* TASK ITEM
Only lines that contain the word "space" belong in the answer; copy them from the records below.

Segment Start: DATA FOR THIS TASK

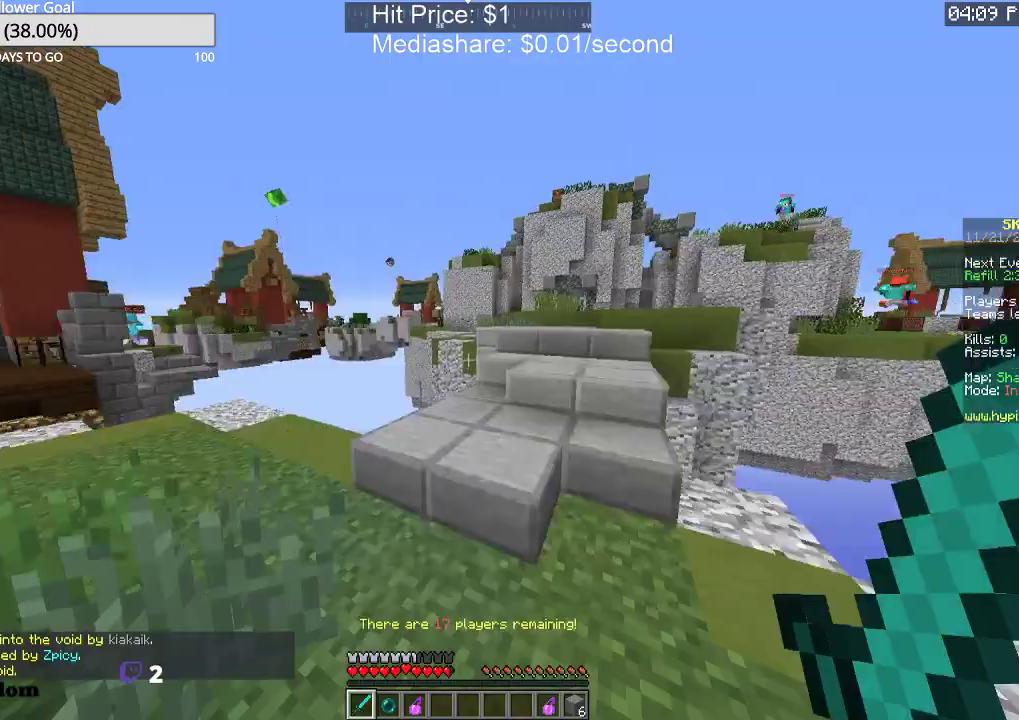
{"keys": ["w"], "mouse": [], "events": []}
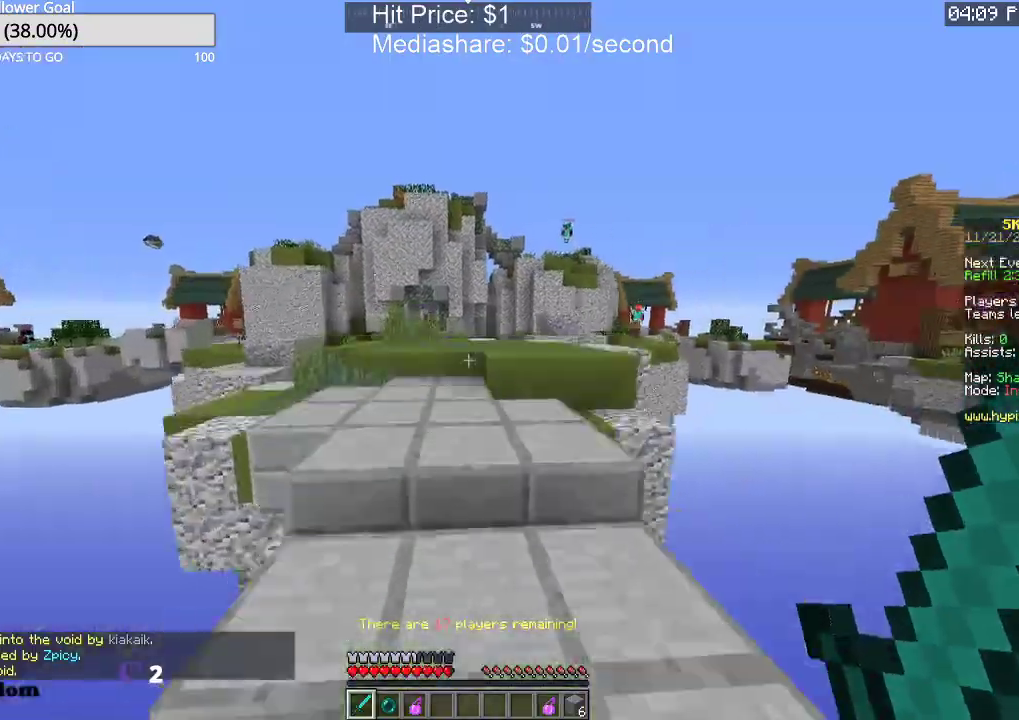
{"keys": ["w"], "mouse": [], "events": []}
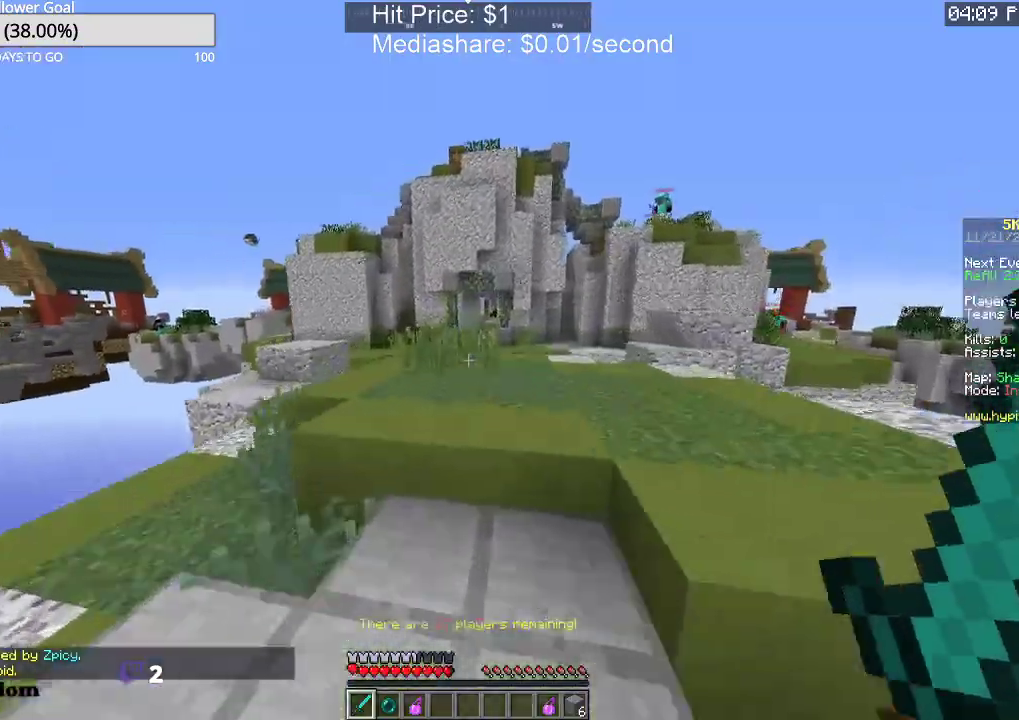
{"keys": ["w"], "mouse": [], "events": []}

Segment End: DATA FOR THIS TASK
Segment Start: DATA FOR THIS TASK

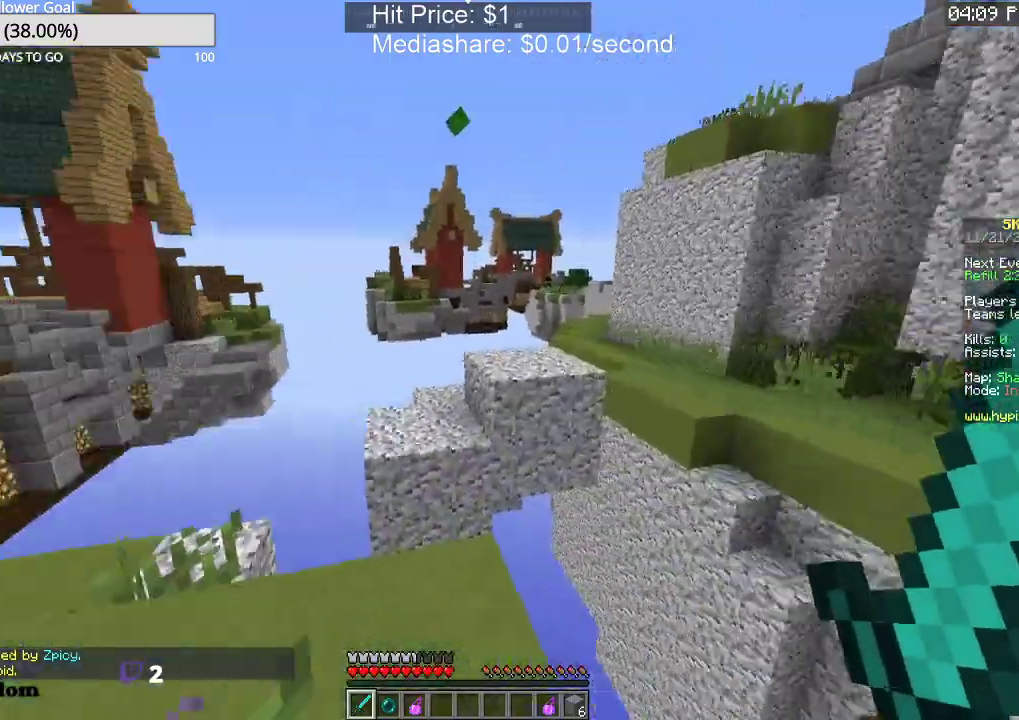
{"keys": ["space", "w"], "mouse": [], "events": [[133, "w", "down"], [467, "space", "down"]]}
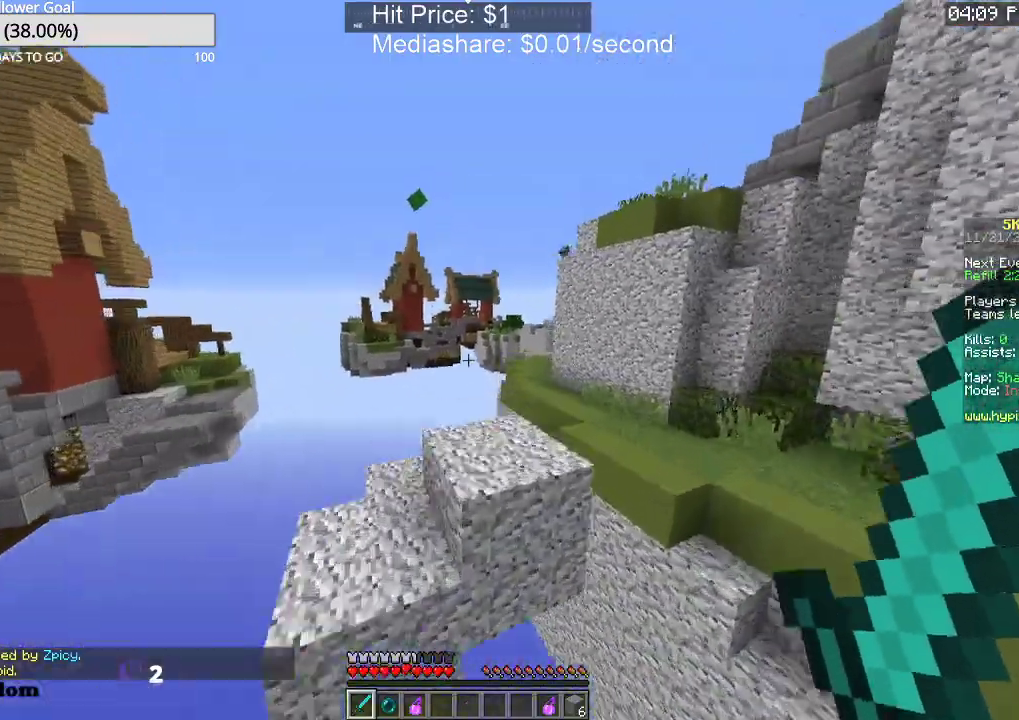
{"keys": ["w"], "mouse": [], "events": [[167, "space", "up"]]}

Segment End: DATA FOR THIS TASK
Segment Start: DATA FOR THIS TASK

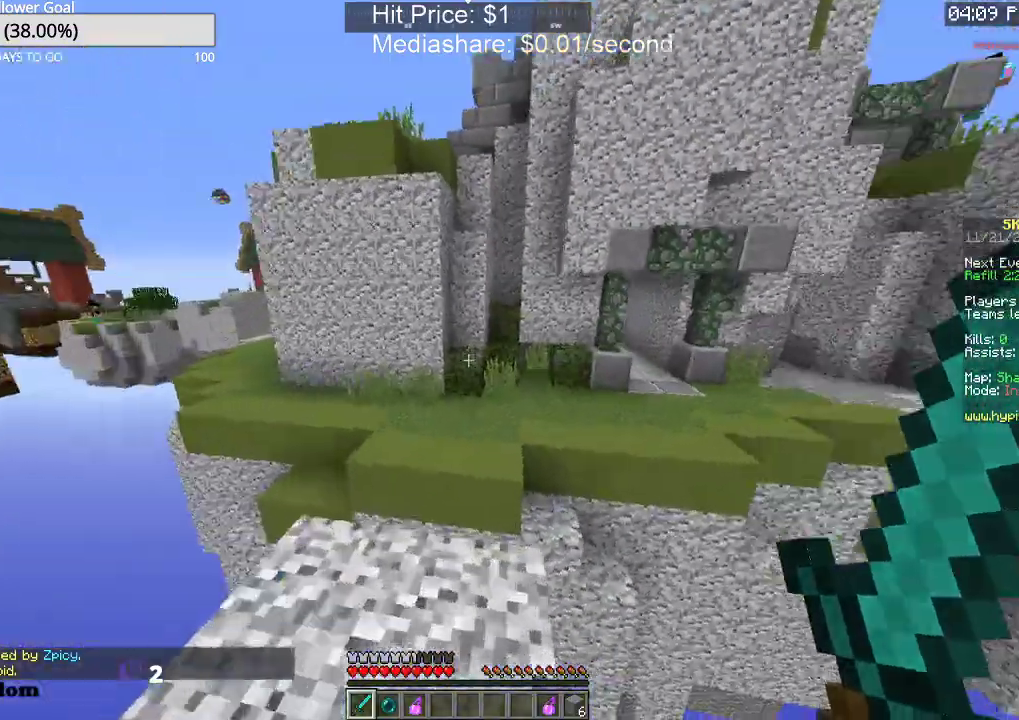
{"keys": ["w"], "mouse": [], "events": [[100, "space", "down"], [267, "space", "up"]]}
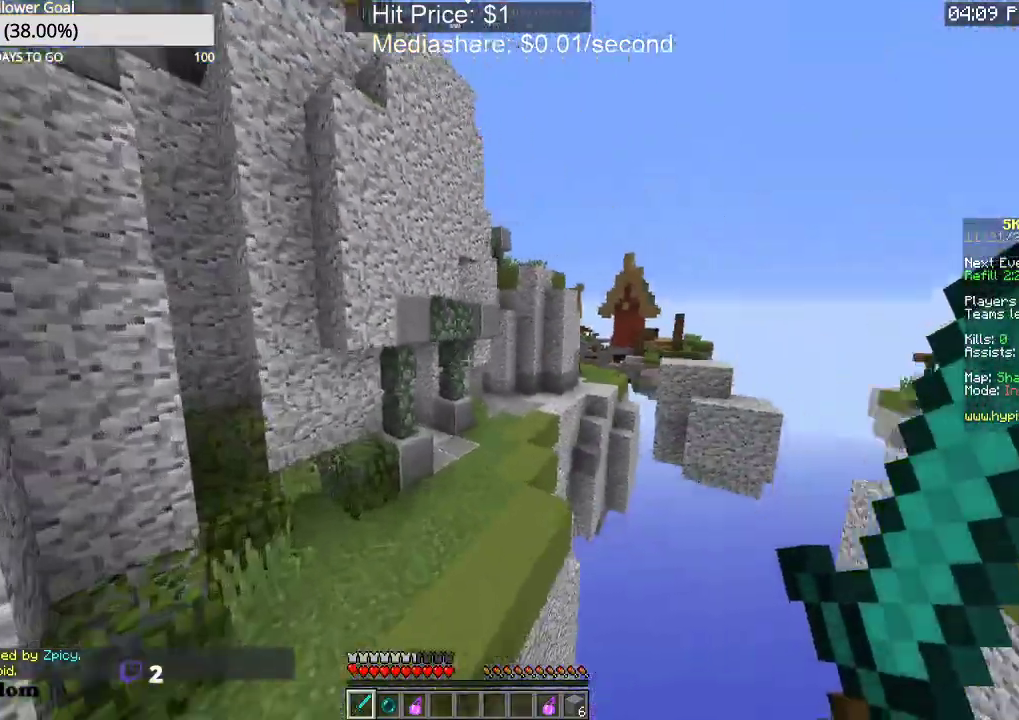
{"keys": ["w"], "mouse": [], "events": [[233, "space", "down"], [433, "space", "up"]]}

Segment End: DATA FOR THIS TASK

* OUTPUT OF THE TASK
{"keys": ["space", "w"], "mouse": [], "events": [[133, "w", "down"], [467, "space", "down"]]}
{"keys": ["w"], "mouse": [], "events": [[167, "space", "up"]]}
{"keys": ["w"], "mouse": [], "events": [[100, "space", "down"], [267, "space", "up"]]}
{"keys": ["w"], "mouse": [], "events": [[233, "space", "down"], [433, "space", "up"]]}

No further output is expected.